A four-year-old
boy is going to the European Court of Human Rights after Switzerland ruled his
two dads cannot both be registered as his parents.
And he’s hired
a top lawyer with a history of winning such cases.
His proud dads
conceived their child with the help of an anonymous egg donor and a surrogate
in California.
They are now
suing for discrimination and intrusion into private and family matters,
according to German website queer.de, because Swiss authorities are failing to
recognize both men as the legal parents.
In May, the
Swiss Federal Supreme Court, Switzerland’s highest court, returned a two to
three verdict on the matter, ruling only the man whose sperm was used to
fertilize the egg could be listed as the legal parent.
The decision
struck down the ruling of Switzerland’s St Gallen administrative court, which
initially said the men could be listed as the child’s legal parents.
According to
ggg.at, the couple’s lawyers see the Supreme Court’s decision as punishment for
the men’s decision to travel abroad to use a surrogate.
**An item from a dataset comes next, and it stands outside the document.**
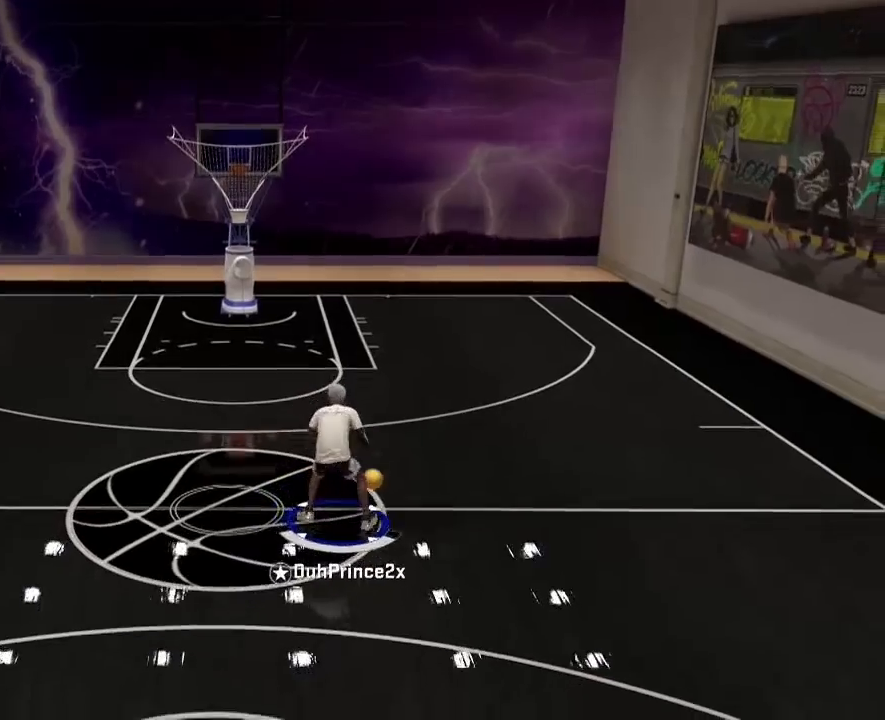
{"buttons": ["R2"], "left_stick": "up-left", "right_stick": "center", "events": [[33, "right_stick", "left"], [200, "left_stick", "up-left"], [200, "right_stick", "center"]]}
Under Swiss law,
surrogacy is illegal.
But, under the
Swiss legal code, the lawyers argue, the courts can’t ‘punish’ them despite
what they did, as the surrogacy was in the US.
The surrogate
mom is making no claims over the young boy.
The couple’s
four-year old son has joined the action, queer.de reports, with his own lawyer
arguing the child’s case.
Representing
the child is Helmut Graupner, an Austrian lawyer and president of the LGBTI
organization Rechtskommittee Lambda who has fought, and mostly won, a number of
similar cases.
As only one of
the men is listed as his legal parents, the boy has no rights in regards to
care, alimentation or inheritance from his other dad. Graupner argues the child
is suffering from this lack of official bond.
Under Swiss law, same-sex
couples can’t adopt children together, meaning that, should the legal father
come to harm or die, his partner would not be able to adopt his own son.